TEXT SEGMENT —
============================================================
Fourthly, there are special procedures for the preliminaries to a marriage between a British subject resident in Scotland and a British subject resident in any Dominion or other country of the British Commonwealth to which the Marriage of British Subjects (Facilities) Acts, 1915 and 1916, have been applied by Order in Council. In such cases a document showing that the preliminaries in the countries concerned have been observed is acceptable in Scotland. Fifthly, under the Naval Marriages Act 1908, where one of the parties is an officer, seaman or marine on the books of one of Her Majesty's ships at sea the proclamation of banns or publication of notice of marriage may be made on board the ship. Therefore the suggestion for an increase in the residential period would not in all cases have had the effect desired. I have deliberately confined myself to the words suggested by the civil servants, which do not by any means overstate the position.

May I now come to the noble Lord's second attempt? At first glance, it looked as if this might be a better runner than the first one, but in fact, on examination, it is much less so. I will take Gretna as an example, because I think that Gretna was very much in the mind of the noble Lord when he spoke of these runaway marriages. And, for the sake of making it clear that we are all talking about the same thing, I would define a runaway marriage, as I think would the noble Lord, Lord Inglewood, as a marriage where one or both of the parties is under the age of 21 and comes from a country where parental consent is necessary before the marriage can take place. In 1962 (and I have chosen this year not from any evil motive, but because it is the most recent year for which complete statistics are available), there were 500 marriages performed at Gretna, and of that number some 400 would probably come into the category of runaway marriages. But, in order to get the problem in perspective, I would point out that, of the total of 40,000 marriages which took place in Scotland, including the 400 runaway marriages at Gretna, the total number of runaway marriages was only 600. This is an infinitesimal part of the total number of marriages performed. I wish to clear up any misconception that Scotland is running a profitable marriage racket. We are not. The number of runaway marriages is a small part of the total. It is only in regard to the figures of marriages at Gretna, where some 400 out of 500 come into the runaway category, that this category becomes significant.
============================================================
GIVEN DATA —
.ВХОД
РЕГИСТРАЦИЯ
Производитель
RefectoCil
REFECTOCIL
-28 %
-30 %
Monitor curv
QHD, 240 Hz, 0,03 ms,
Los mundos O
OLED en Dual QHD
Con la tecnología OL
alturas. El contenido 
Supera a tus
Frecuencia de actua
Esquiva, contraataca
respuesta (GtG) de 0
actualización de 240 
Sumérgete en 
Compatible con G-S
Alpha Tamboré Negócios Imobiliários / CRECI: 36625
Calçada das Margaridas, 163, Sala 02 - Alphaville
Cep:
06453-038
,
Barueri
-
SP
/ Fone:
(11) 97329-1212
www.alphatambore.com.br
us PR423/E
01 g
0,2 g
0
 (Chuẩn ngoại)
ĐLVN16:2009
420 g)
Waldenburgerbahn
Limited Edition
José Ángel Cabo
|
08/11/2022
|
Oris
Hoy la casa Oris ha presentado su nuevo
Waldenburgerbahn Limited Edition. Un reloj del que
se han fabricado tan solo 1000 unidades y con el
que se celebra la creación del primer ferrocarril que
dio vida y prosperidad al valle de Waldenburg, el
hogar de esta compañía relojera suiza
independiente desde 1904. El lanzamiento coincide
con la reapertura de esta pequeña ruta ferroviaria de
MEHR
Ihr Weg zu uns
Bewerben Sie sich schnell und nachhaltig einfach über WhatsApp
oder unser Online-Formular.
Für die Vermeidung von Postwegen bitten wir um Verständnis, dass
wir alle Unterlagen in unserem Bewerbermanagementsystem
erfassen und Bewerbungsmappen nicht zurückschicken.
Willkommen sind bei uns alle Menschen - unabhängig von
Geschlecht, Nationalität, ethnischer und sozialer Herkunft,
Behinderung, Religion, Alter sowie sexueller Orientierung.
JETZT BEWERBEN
============================================================
JOB 1 —
In the speech on Scottish runaway marriages, why does the speaker use figures from 1962?
JOB 2 —
Carry the speech on Scottish runaway marriages forward from its final sentence.

TASK RESULT 1 —
The speaker chose 1962 because it was the most recent year for which complete statistics were available, not from any evil motive.

TASK RESULT 2 —
To what extent would the proposed new clause reduce this figure? Of the 500 marriages at Gretna, only 13 followed the issue of a sheriff's license; and of that 13 only 8 were part of the 400 runaway marriages. So that we arrive at the remarkable result that the noble Lord's proposed new clause would have stopped only eight of the 400 runaway marriages which took place at Gretna. So, as a means of dealing with the problem, it would really be useless. It would not serve the purpose for which the noble Lord hoped in bringing it forward. I know full well that the noble Lord had no opportunity of finding out how many runaway marriages took place following the issue of a sheriff's licence. I presume that he expected it to be a much higher proportion. I must confess that if the noble Lord had asked me at the last stage how many marriages took place under a sheriff's licence, I should probably have been as widely out in my guess as the noble Lord might have been. But the result is that the noble Lord's proposal is no help in diminishing the number of these marriages.

Even if there had been a higher proportion of marriages following the issue of a sheriff's license, I should still not have been able to accept the noble Lord's proposal because of the difficulties inherent in the proposal itself. The proposed Amendment would exclude cases where either of the parties has previously been domiciled in Scotland. Where the country of origin was Scotland, this would present no difficulty, but where a patty claimed that he had acquired Scottish domicile by choice, the sheriff's task would have been made more difficult, as he would be largely dependent on the statements made by the parties themselves.

Then I would draw the attention of your Lordships to the fact that the clause says where it appears to the sheriff that an application to contract a marriage in Scotland is based primarily on the desire to circumvent the marriage laws of the country of one or other of the parties so applying… It would be difficult for the sheriff to determine whether an application was based primarily on the desire to circumvent the marriage laws of the country of one or other of the parties. This would presuppose that the sheriff had full knowledge of the marriage laws of all countries. This is a pretty compliment to Scottish sheriffs, but I do not know one of them who would dare make the claim on his own behalf that he had an extensive knowledge of the marriage laws of other countries, Therefore, if we were to adopt the clause we should be placing the sheriffs in a completely impossible position. It might have been worth taking the risk if the numbers affected by the clause had been large, and it perhaps would rest on the ingenuity of the sheriffs to extract themselves from these difficulties. But when it is going to have an effect only on 8 out of 400, then. I must say that in my view we should not be improving the position by accepting the proposed new clause.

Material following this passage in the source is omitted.